ひとしきり呑んでの帰り道、尽きない話でズルズルと時間を引っ張りながら、ついにここで別れてそれぞれ家に帰るという分岐になる交差点でお互いに最後の挨拶を済ませると、彼は私に手を差し出した。握手をしようということだった。私はわりにしっかりと彼の手を握り返しながらも、別れ際の握手ってのは湿っぽくて好きじゃないんだよなぁ、というようなことを言ったように思う。そこに含む湿っぽさや感傷的なものを避けようとしたこともあるが、不意に「死亡フラグ」を思い起こしてしまったのだ。もっとも別れ際で握手をしたからって彼が死ぬわけではないし、そんなことがあってたまるものかとも思う。ただ、一つの区切りをつけてしまうことを怖れたのだ。握手を通して互いの関係に区切りがついてしまうのではないか。それはある種の「死亡フラグ」なのではないかと思ったのだ。

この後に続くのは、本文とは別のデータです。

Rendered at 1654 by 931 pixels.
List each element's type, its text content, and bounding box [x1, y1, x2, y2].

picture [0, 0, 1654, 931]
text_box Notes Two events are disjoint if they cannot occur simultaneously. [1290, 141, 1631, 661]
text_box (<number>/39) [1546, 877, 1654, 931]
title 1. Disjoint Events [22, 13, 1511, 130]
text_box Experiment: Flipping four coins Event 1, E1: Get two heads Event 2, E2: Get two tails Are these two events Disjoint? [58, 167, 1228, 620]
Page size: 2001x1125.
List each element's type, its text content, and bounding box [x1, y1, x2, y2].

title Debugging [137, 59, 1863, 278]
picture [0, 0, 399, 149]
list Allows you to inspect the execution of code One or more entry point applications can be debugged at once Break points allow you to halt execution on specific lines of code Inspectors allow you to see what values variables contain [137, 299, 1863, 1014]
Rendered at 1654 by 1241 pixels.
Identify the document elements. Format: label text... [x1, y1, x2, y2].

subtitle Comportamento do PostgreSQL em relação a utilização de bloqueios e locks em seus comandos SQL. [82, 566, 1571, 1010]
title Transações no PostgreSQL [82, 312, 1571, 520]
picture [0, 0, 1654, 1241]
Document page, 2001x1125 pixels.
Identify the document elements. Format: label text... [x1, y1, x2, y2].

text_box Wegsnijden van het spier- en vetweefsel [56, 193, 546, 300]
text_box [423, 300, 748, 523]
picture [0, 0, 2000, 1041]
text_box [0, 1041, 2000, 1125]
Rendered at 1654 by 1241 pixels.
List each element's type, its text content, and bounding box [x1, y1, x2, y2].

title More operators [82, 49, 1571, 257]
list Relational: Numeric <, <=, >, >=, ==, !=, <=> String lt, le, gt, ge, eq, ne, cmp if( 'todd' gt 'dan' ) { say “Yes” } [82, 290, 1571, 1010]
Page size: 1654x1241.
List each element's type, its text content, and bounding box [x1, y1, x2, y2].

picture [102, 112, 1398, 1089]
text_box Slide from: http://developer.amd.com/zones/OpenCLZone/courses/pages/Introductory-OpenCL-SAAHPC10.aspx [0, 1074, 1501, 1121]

「じゃあハイタッチで」。私の考えを察したのかどうか、彼はさらりと提案してきた。なるほど、それはいいアイデアである。別れ際の握手となるとどうしても重いものがあるが、ハイタッチならずいぶんと軽いし、挨拶にしてもちょうどいい。この辺の機転の利かせ方は実に彼らしい。パチン、と景気のいい音を深夜の静まった街中に響かせて、私と彼はそれぞれの家路についた。これなら大丈夫だ、やつなら大丈夫だ。たぶんそのうちにまた喉が渇いたから、と酒を呑みにひょっこりと私の前に現れるに違いない。